Problem to solve
Scan the records for lines holding "time". Say how many there are and give nothing else.

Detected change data

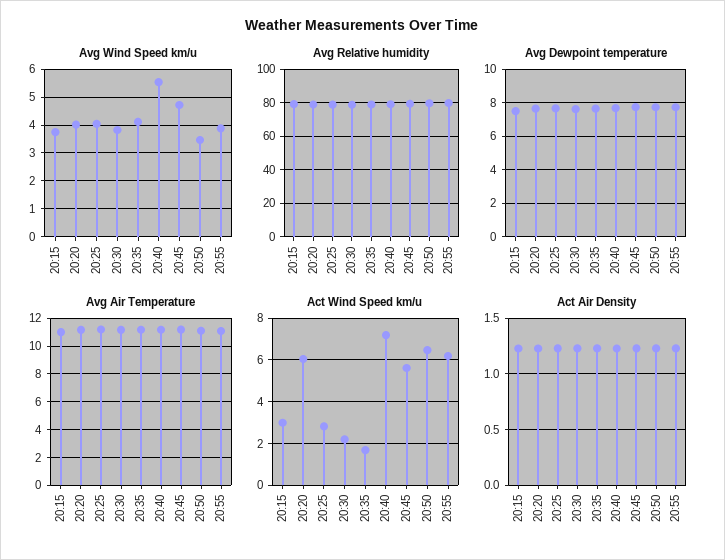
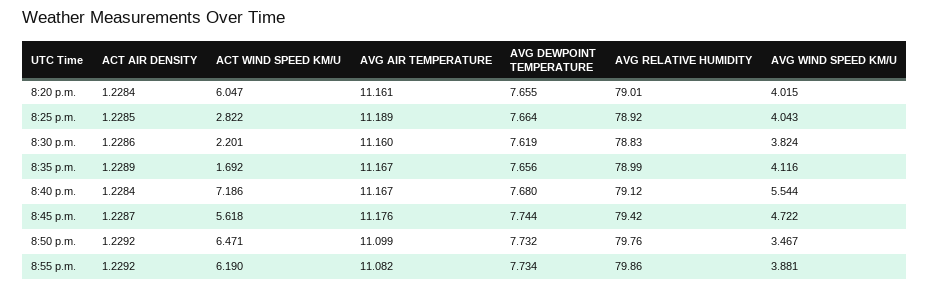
Avg Wind Speed km/u, 20:15: 3.75 -> none
Avg Relative humidity, 20:15: 80 -> none
Avg Dewpoint temperature, 20:15: 7.5 -> none
Avg Air Temperature, 20:15: 11 -> none
Act Wind Speed km/u, 20:15: 3 -> none
Act Air Density, 20:15: 1.2 -> none

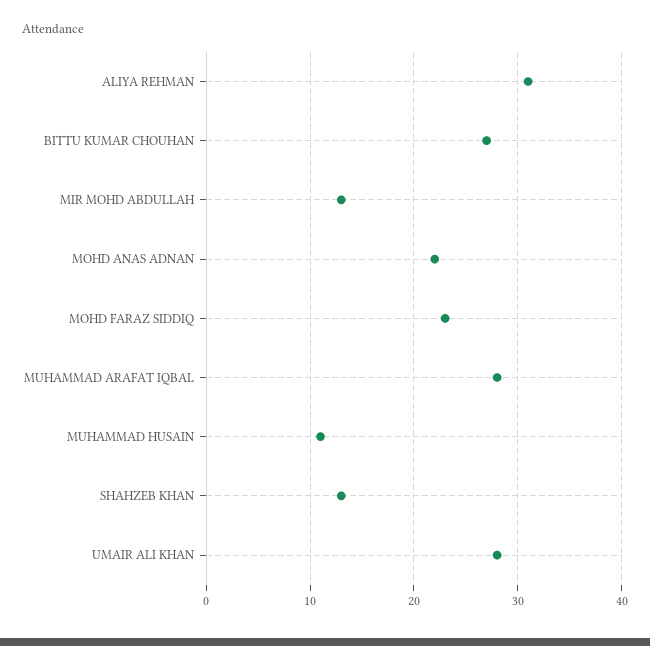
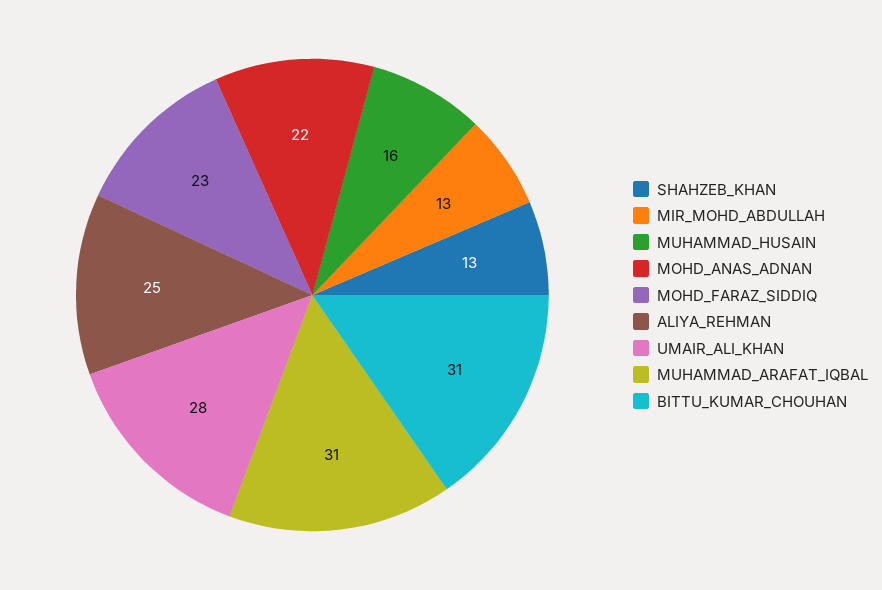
ALIYA REHMAN: 31 -> 25
BITTU KUMAR CHOUHAN: 27 -> 31
MUHAMMAD ARAFAT IQBAL: 28 -> 31
MUHAMMAD HUSAIN: 11 -> 16

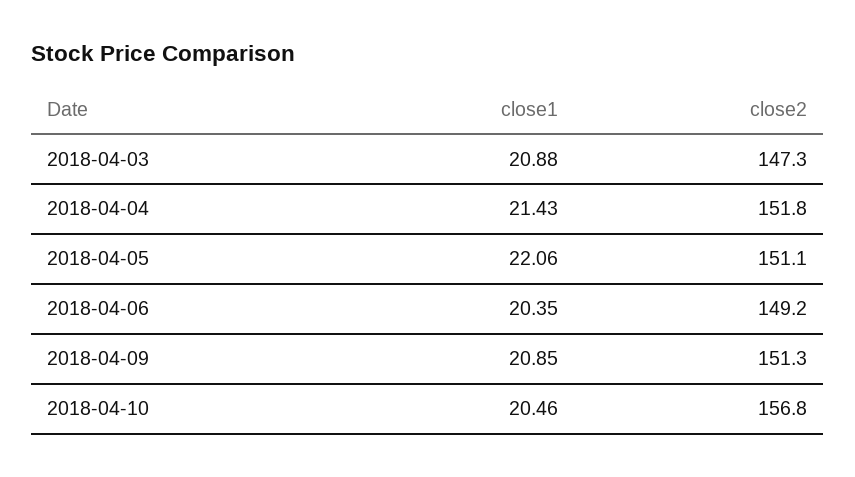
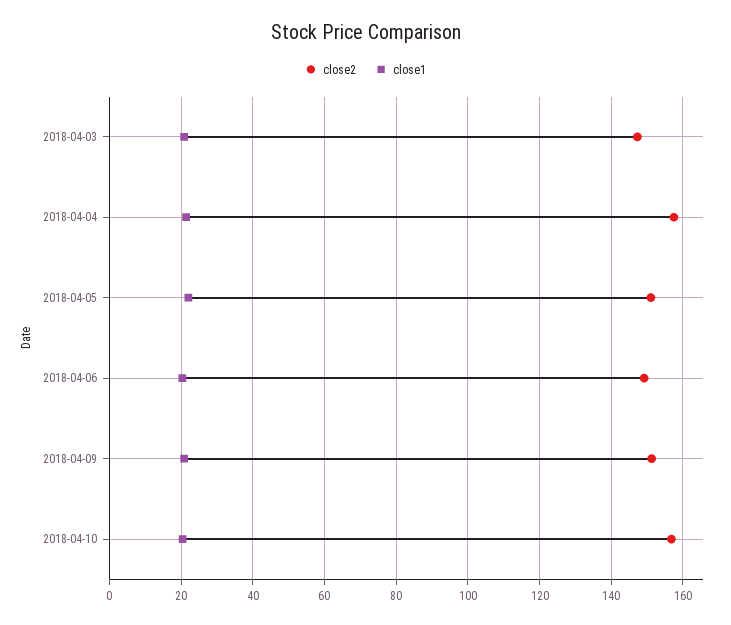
close2, 2018-04-04: 151.8 -> 158

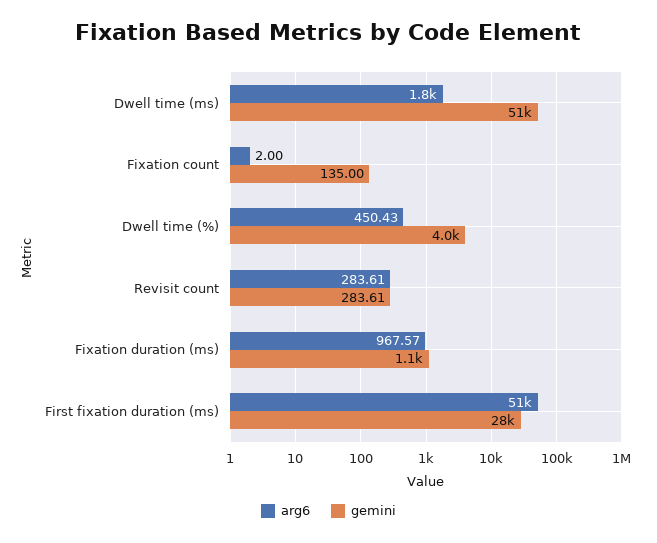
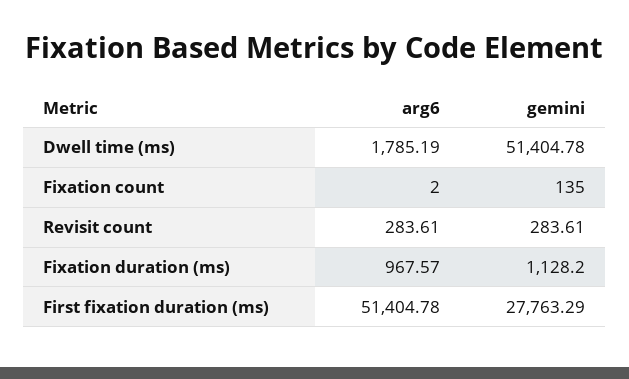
arg6, Dwell time (%): 450.43 -> none
gemini, Dwell time (%): 4000 -> none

Answer to the exercise
2